Key Financial Trends (4-Year)
| Metric | FY2022 | FY2023 | FY2024 | FY2025 |
|---|---|---|---|---|
| Net Revenue | $3,505M | $5,350M | $5,350M | $5,634M |
| Net Income (Loss) | $418M | -$1,125M | -$3,744M | -$4,479M |
| Gross Margin | 56.2% | 42.7% | 41.9% | 54.4% |
| Net Margin | 11.9% | -21.0% | -70.0% | -79.5% |
| CFFO | $258M | $1M | -$16M | -$45M |
| FCF | $99M | -$203M | -$158M | -$215M |
| Cash | $2,552M | $1,014M | $776M | $1,466M |
| Total Debt | $250M | $3,487M | $3,534M | $4,106M |
The dramatic shift from FY2022 to FY2023 reflects the Zynga acquisition closing. Debt went from $250M to $3.5B. Revenue jumped from $3.5B to $5.3B but profitability collapsed.
Summary
Grade: F. Five red flags — the most of any stock in our coverage universe.
Take-Two is living through the financial consequences of the $12.7B Zynga acquisition. The company has written off $5.89B in goodwill over two years, posted cumulative net losses exceeding $9.3B since the deal closed, and generated negative free cash flow for three straight years. The balance sheet shows $5.25B in remaining goodwill + intangibles (246% of equity), $4.1B in debt covered by only $1.47B in cash, and an Altman Z-Score of -5.92 in the distress zone.
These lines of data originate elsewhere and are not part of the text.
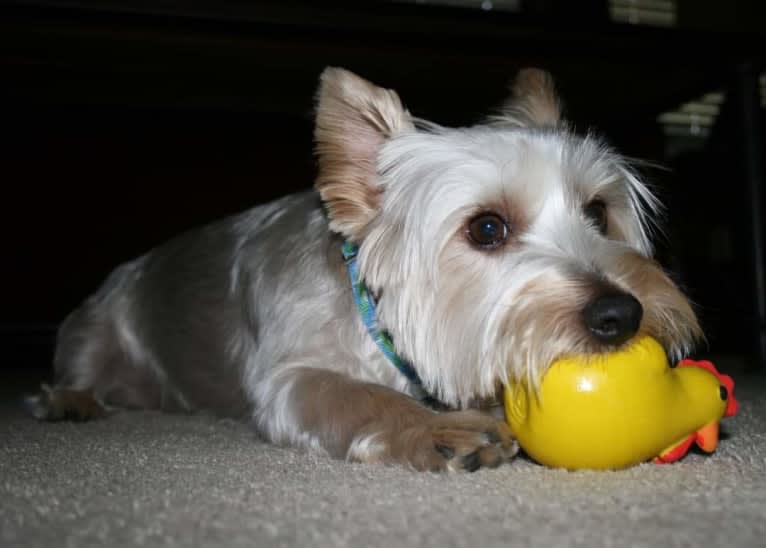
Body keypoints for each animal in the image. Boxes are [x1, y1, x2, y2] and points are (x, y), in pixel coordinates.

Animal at [27, 67, 704, 470]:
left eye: (598, 212)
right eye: (487, 228)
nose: (621, 315)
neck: (371, 314)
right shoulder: (291, 380)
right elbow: (358, 395)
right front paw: (440, 429)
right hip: (92, 329)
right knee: (77, 371)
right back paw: (71, 401)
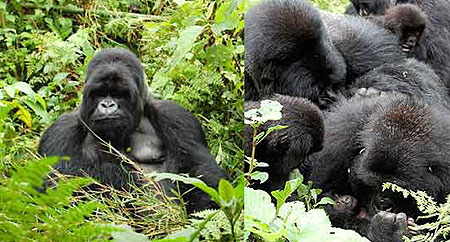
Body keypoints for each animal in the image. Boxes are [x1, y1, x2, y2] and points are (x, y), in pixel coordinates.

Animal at [37, 48, 224, 213]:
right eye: (100, 93)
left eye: (119, 94)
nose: (107, 105)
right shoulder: (60, 131)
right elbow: (53, 186)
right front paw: (118, 176)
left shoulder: (176, 117)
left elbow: (201, 173)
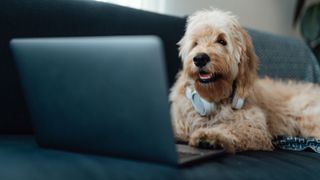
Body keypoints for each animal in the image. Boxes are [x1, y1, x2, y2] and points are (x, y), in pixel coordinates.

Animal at [170, 9, 320, 153]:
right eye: (195, 43)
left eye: (222, 41)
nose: (200, 58)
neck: (212, 99)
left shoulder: (255, 125)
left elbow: (232, 128)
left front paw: (211, 136)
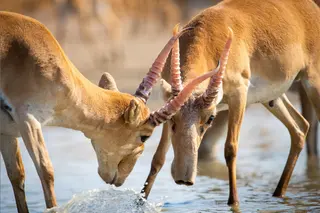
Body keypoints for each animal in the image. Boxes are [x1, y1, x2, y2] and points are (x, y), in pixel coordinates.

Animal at [0, 12, 224, 213]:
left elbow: (17, 175)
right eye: (144, 136)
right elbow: (46, 172)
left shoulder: (8, 133)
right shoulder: (28, 120)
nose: (119, 179)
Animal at [142, 0, 320, 206]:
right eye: (172, 119)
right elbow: (158, 157)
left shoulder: (239, 95)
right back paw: (278, 194)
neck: (208, 39)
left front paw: (233, 203)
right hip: (272, 98)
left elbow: (230, 149)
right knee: (300, 128)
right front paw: (141, 200)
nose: (184, 178)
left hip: (312, 83)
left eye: (211, 118)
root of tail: (312, 8)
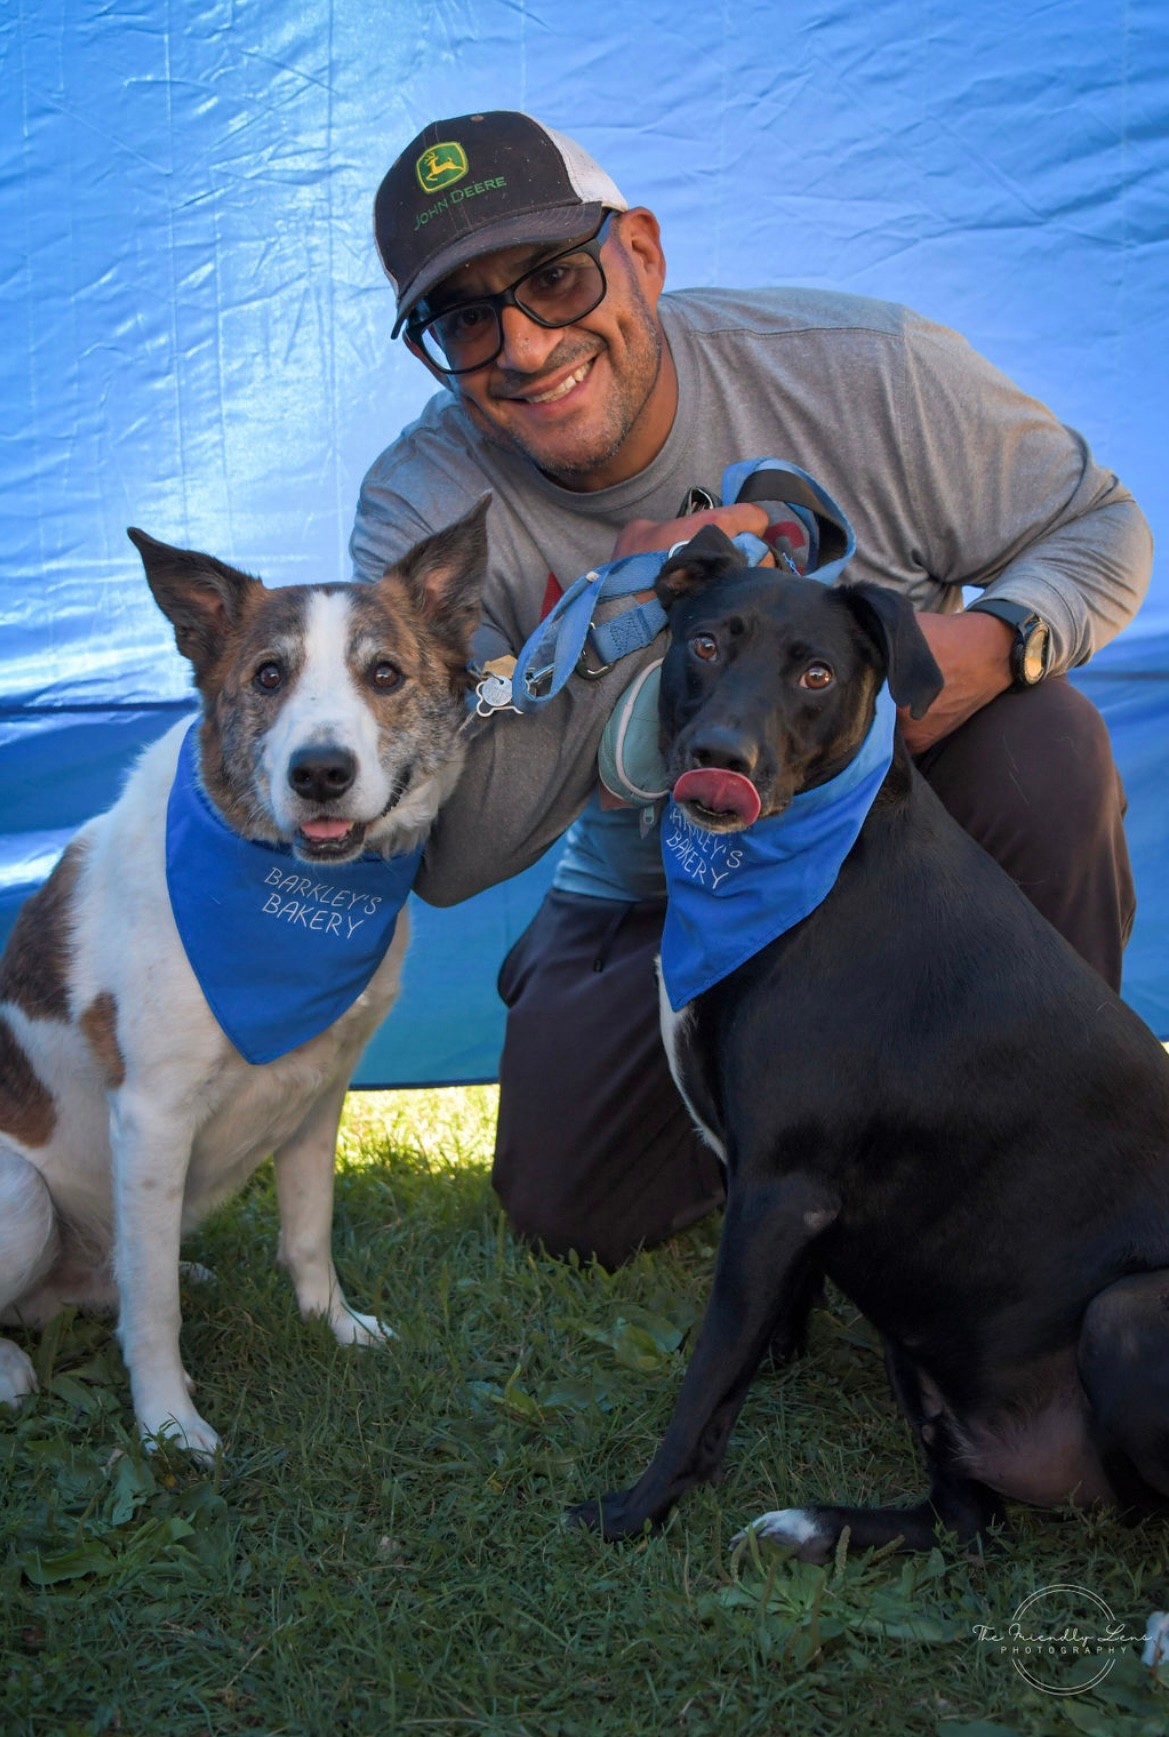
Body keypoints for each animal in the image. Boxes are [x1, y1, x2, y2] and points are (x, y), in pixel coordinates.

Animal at [0, 500, 488, 1458]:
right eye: (269, 675)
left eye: (384, 672)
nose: (320, 772)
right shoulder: (152, 1114)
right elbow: (153, 1309)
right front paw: (168, 1423)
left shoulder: (320, 1090)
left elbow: (307, 1234)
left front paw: (336, 1328)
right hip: (21, 1198)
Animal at [571, 525, 1169, 1559]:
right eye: (704, 645)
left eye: (815, 673)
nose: (718, 759)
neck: (810, 866)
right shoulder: (764, 1184)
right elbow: (750, 1336)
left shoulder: (781, 1187)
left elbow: (706, 1380)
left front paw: (635, 1510)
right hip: (919, 1335)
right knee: (969, 1522)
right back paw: (810, 1525)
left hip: (1123, 1311)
The saving grace is that these are primarily non-cash impairment charges — not operational cash burn. The Beneish M-Score of -4.98 confirms these are real write-downs, not manipulation. Gross margins actually improved 12.5 percentage points to 54.4% as the revenue mix shifted toward higher-margin digital and subscription content. And GTA VI, expected on May 26, 2026, represents the most anticipated game release in history.
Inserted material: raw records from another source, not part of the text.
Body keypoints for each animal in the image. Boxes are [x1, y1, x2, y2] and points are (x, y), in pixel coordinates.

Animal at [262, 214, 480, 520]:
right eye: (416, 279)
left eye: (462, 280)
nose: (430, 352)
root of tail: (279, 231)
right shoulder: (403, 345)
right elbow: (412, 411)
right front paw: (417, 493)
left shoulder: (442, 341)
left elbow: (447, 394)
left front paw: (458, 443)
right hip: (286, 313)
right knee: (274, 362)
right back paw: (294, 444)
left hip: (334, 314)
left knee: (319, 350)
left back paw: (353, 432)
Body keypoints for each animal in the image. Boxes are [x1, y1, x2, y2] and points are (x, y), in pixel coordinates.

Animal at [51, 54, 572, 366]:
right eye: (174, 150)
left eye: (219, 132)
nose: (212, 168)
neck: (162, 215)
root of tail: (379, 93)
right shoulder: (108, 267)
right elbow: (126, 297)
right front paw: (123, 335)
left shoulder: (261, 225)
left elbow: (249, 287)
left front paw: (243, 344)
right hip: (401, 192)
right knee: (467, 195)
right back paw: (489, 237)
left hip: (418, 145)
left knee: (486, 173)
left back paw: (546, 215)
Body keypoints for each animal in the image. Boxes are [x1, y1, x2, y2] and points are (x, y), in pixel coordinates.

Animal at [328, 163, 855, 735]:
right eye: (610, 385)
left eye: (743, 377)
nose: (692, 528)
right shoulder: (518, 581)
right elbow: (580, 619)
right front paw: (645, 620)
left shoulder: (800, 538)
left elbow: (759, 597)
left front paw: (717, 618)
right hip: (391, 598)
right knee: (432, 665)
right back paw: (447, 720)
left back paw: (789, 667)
If GTA VI delivers the expected blockbuster results, Take-Two's operational profile could transform rapidly. But the balance sheet damage from Zynga is real, the debt load is significant, and the company must demonstrate it can convert its franchise portfolio into positive free cash flow. Until then, the data speaks clearly: this is a company under severe financial stress.
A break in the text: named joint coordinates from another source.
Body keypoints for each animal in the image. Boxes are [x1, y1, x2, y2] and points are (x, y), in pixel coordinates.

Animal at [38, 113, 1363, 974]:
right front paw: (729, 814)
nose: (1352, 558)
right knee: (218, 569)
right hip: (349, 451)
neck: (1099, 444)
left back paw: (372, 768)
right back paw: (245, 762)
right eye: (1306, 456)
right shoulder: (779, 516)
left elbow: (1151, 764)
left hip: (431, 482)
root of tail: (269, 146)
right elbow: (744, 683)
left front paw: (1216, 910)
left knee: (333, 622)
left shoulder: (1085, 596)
**Disclaimer**: This report is based on Take-Two Interactive's fiscal year 2025 10-K filed with the SEC on May 20, 2025. This is NOT investment advice.
**About EarningsGrade**: We screen earnings reports for financial red flags using an 18-point forensic framework. Grade F means major red flags were detected that warrant thorough investigation.